▶ _What to do_: From the listing below, reproduce exactly the lines starting with the one with "ring pip: (156, 184)" and going on through the one with "middle mcp: (136, 72)", both ends kept. No picture is copied.

▶ _Records for processing_:

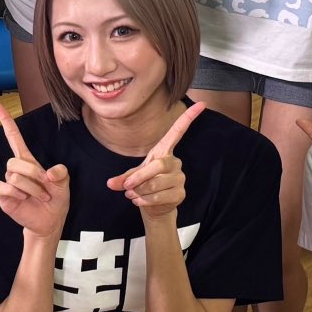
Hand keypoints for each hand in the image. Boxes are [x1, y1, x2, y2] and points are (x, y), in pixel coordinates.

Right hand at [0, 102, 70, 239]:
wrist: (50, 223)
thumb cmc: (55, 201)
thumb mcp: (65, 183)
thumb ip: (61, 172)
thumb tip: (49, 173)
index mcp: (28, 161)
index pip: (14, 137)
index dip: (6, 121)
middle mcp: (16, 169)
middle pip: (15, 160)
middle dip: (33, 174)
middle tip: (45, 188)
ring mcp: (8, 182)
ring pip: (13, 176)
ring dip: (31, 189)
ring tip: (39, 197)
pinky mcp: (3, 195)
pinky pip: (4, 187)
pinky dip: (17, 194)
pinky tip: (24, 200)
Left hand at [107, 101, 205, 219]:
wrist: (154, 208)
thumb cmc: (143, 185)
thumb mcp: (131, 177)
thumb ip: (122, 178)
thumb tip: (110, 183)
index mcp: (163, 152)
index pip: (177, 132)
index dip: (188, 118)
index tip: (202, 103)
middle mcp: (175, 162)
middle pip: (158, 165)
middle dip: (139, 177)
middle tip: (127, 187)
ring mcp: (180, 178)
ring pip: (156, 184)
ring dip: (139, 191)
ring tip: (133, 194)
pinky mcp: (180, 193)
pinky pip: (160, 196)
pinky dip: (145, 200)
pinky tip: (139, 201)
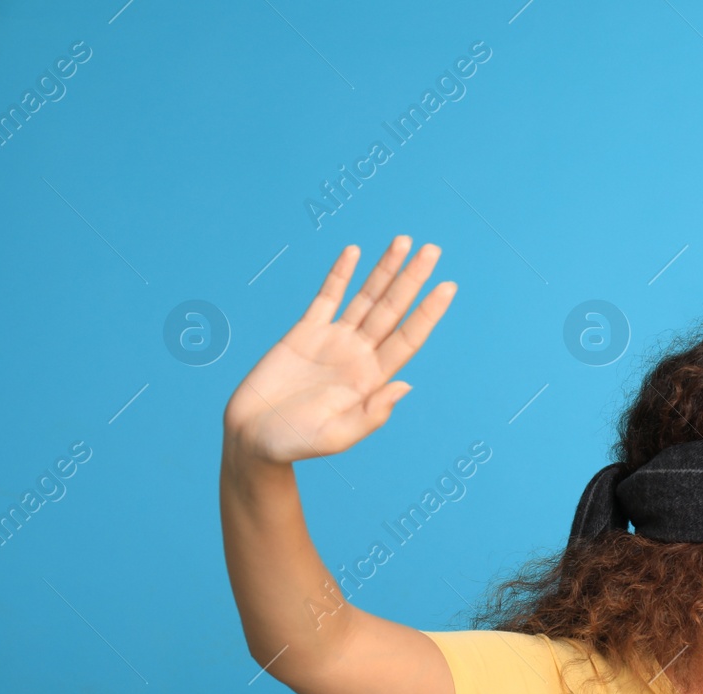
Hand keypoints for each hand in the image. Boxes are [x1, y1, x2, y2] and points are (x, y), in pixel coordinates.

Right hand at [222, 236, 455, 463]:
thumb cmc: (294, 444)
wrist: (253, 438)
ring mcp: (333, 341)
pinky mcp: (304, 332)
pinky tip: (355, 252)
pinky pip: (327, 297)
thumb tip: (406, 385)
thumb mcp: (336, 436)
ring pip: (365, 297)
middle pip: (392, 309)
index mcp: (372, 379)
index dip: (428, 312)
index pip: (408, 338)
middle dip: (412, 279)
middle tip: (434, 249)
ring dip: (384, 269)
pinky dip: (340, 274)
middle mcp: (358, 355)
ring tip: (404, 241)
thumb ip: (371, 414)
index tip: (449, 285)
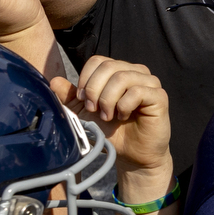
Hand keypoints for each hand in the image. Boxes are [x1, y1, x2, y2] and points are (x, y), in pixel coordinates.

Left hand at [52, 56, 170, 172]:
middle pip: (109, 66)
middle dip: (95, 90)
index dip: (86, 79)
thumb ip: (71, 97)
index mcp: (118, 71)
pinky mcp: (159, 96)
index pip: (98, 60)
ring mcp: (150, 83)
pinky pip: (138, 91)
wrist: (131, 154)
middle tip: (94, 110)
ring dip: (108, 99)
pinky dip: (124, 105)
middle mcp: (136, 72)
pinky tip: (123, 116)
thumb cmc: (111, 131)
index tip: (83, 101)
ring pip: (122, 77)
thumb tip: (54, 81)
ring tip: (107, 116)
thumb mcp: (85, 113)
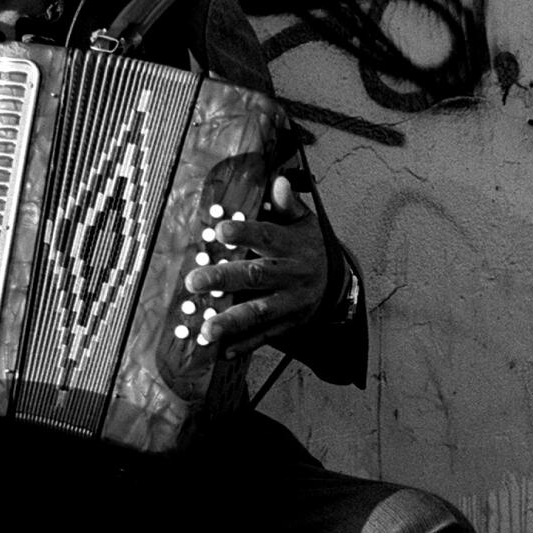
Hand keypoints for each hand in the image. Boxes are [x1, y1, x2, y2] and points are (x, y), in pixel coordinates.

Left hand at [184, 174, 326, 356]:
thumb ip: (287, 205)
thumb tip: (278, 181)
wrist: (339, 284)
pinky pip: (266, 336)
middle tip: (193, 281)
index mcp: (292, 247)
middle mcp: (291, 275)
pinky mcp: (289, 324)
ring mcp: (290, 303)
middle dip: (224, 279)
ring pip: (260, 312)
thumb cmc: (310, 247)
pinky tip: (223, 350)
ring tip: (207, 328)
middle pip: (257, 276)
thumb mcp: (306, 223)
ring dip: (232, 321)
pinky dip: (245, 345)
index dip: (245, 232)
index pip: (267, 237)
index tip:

▶ _Solved exercise_:
ring pip: (156, 184)
ring dip: (139, 191)
ring tip: (133, 194)
pinky mcp: (180, 193)
pinky pip: (160, 196)
pinky dip: (145, 200)
pinky tip: (139, 201)
Hand keypoints for each hand in the image. Boxes are [x1, y1, x2, y2] and points are (x, y), in pixel coordinates.

Right hand at [222, 236, 455, 463]:
thumb cmc: (294, 444)
wrist: (253, 438)
ring mcp: (333, 341)
pinky mcp: (304, 332)
pinky tip: (355, 252)
pinky pip: (327, 297)
thumb tip: (406, 385)
thumb mcp: (336, 436)
ring pip: (365, 297)
middle pip: (392, 309)
index mcp: (372, 379)
index dip: (428, 312)
index pip: (408, 338)
middle dip: (412, 279)
middle tip: (434, 249)
ring dip: (384, 269)
pinky dip: (340, 274)
middle mcp: (358, 355)
ring tip: (404, 241)
thumb ip: (371, 414)
index tip: (449, 285)
Hand keypoints for each hand in the image. Boxes are [x1, y1, x2, y2] and points are (x, y), in pixel coordinates.

Left hand at [52, 56, 170, 172]:
middle pip: (109, 66)
middle dip: (95, 90)
index dip: (86, 79)
thumb ip: (71, 97)
index mcp: (118, 71)
pinky mcp: (159, 96)
index pip: (98, 60)
ring mcp: (150, 83)
pinky pip: (138, 91)
wrist: (131, 154)
middle tip: (94, 110)
ring dip: (108, 99)
pinky dip: (124, 105)
middle mcp: (136, 72)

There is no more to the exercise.